Família numerosa, sertão de sustento difícil e, depois de tudo, o mais
pesaroso que achava, dormiam naquela choça pequena, de quarto e cozinha, uns,
no barro, outros, nas redes puídas que restavam; menino novo; o escuro das
noites; e as goteiras friorentas por cima, na época de chuvas. Preocupação,
nada resolve. Ação, sim.
Agiu. Logo cedo antes de cair no eito, se arrancou, achou o homem esfregando
os olhos enquanto curiava a fervura da água do café, acocorado no chão da
cozinha. Voz escorrida, o semblante sereno de quem gastou as reservas de pressa
e renunciava de juntar coisas perdidas desse mundo. Cumpridas as formalidades,
largou num canto as raízes de macaxeira que trouxera de agrado, e desfiou o
rosário das amarguras.
O cigano, obsequioso, calado, ouviu toda a história, que para ele nada
de novo acrescentava ao passado, calejado nos cortes da experiência. Sob o
recolhimento voluntário, tomava a capricho auxiliar as pessoas. Sabia da força
que a palavra possui. Clareia estradas, refaz percursos. Pelo tom que escutava julgou
o tamanho da dificuldade.
- Pode conseguir uma vaca de bezerro novo? - quis saber o ancião. Ante
o aceno positivo, prosseguiu: - Eis aí o jeito. Bote ele dois para dormir no
meio da sua família e só volte depois que passados quinze dias.
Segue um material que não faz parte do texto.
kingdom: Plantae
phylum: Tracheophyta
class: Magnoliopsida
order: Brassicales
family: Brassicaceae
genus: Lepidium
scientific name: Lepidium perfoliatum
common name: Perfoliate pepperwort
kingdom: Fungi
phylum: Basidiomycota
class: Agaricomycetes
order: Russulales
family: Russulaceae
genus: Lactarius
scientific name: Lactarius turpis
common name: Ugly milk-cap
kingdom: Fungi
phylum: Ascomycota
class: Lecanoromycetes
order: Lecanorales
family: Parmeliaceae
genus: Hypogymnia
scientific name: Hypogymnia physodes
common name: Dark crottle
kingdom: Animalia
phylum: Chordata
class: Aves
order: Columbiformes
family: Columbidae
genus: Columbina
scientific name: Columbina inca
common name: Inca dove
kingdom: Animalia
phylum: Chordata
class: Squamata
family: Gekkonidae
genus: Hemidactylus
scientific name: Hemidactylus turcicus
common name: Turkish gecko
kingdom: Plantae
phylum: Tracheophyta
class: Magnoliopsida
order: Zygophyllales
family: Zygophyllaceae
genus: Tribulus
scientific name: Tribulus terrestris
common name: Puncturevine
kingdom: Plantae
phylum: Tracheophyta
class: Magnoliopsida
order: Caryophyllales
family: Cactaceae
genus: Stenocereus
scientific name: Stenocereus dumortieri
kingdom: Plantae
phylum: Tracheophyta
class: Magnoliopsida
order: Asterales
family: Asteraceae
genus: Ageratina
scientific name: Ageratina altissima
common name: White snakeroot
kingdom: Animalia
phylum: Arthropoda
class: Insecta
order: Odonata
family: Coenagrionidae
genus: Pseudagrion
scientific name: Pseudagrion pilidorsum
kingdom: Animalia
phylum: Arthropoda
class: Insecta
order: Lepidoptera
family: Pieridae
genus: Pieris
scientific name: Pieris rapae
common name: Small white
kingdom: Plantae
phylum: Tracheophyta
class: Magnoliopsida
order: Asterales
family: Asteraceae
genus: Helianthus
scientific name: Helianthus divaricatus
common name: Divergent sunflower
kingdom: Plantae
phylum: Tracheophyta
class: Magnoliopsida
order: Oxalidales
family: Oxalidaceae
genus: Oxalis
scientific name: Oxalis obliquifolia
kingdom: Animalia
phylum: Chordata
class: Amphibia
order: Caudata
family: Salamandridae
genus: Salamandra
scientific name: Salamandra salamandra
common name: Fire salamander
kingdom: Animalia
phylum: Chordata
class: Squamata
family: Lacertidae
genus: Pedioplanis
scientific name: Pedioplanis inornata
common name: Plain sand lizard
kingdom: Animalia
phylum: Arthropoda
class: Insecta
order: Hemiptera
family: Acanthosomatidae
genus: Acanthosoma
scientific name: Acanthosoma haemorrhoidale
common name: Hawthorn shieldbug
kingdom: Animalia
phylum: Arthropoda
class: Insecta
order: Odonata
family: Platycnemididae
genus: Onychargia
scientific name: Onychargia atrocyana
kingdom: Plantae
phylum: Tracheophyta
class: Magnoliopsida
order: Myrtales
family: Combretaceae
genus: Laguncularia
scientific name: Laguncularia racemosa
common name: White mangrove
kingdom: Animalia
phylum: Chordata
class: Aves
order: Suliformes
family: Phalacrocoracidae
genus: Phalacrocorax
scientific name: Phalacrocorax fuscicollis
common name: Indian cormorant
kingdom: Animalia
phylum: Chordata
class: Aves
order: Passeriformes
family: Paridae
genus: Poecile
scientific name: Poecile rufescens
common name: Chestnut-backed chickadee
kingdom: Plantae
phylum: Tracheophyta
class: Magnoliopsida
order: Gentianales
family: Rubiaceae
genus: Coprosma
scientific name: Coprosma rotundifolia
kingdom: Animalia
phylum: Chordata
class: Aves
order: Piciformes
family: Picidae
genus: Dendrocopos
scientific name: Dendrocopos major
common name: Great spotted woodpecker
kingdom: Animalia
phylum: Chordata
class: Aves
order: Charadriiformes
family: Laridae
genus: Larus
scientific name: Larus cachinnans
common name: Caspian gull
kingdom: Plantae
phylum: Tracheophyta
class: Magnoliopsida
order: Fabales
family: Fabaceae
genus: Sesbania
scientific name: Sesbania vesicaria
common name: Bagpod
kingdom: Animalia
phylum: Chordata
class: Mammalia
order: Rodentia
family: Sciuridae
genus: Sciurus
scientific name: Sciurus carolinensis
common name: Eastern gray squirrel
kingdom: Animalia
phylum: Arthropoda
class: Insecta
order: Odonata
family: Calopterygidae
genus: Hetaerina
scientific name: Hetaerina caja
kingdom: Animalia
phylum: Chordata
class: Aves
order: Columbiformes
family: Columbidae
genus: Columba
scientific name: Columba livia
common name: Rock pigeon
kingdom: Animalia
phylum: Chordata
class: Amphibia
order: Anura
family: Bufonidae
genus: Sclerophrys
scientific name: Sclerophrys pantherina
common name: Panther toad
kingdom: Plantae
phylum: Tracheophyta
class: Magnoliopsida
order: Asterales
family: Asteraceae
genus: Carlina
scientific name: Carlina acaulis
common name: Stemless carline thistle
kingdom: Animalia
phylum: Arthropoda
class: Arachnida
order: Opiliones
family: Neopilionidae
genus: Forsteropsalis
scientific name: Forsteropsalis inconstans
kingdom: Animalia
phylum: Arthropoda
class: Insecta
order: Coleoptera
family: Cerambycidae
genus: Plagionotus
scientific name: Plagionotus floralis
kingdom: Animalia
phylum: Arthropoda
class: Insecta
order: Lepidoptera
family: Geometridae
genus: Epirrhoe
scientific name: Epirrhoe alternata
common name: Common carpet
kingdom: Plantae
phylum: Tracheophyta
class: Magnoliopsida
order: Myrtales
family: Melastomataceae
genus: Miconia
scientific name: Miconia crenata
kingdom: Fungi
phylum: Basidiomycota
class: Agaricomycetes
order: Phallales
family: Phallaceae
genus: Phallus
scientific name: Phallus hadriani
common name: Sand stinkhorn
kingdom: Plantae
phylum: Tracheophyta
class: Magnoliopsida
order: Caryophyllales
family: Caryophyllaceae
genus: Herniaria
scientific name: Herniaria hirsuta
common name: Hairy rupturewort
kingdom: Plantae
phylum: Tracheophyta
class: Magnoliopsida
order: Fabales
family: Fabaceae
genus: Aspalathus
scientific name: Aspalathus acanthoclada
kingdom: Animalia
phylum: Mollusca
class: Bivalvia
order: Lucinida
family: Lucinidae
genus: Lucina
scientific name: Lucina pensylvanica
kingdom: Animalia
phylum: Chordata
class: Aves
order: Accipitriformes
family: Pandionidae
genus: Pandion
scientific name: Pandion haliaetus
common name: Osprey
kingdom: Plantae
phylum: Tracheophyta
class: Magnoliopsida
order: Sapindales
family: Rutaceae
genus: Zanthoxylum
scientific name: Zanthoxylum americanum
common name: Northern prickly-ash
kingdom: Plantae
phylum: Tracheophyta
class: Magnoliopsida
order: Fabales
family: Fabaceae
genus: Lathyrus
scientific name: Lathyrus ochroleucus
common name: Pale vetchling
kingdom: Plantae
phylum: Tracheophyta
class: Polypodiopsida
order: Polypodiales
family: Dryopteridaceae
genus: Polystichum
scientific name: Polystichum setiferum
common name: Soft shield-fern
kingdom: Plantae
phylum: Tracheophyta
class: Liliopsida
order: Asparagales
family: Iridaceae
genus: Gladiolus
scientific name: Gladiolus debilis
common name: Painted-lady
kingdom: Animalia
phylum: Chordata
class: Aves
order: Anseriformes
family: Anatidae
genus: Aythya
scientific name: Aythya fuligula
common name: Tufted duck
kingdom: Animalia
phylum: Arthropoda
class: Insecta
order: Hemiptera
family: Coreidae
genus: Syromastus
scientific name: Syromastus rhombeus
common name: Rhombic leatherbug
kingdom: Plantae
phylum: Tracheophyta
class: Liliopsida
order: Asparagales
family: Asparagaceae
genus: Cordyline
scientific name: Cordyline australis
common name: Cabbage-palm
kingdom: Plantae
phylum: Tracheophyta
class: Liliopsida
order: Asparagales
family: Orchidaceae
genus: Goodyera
Decerto sucedeu o esperado. Problema cresceu de volume no mocó já
humilde. A dormida antes sofrida se tornou insuportável sob todos os aspectos
acrescentados. Porém o pai manteve o trato. No fim dos quinze dias, regressou ainda
mais esgotado que da vez primeira, disso não duvidava quando pisou de volta o
terreiro do amigo para buscar ajustar conformação.
- Pois agora, meu filho, retire a vaca e o bezerro e sinta o gosto do
paraíso em que vocês antes viviam - completou o cigano, assim inteirando a
lição.
Só desse modo o homem compreendeu aquilo de se dizer que desgraça
pouca é bobagem e dos males o menor. Por vezes, diante das penúrias
indescritíveis, o sofrimento se dilui na impossibilidade para sofrer um tanto
mais e chega no limite da resistência, igual à bonança que vem no depois das
tempestades.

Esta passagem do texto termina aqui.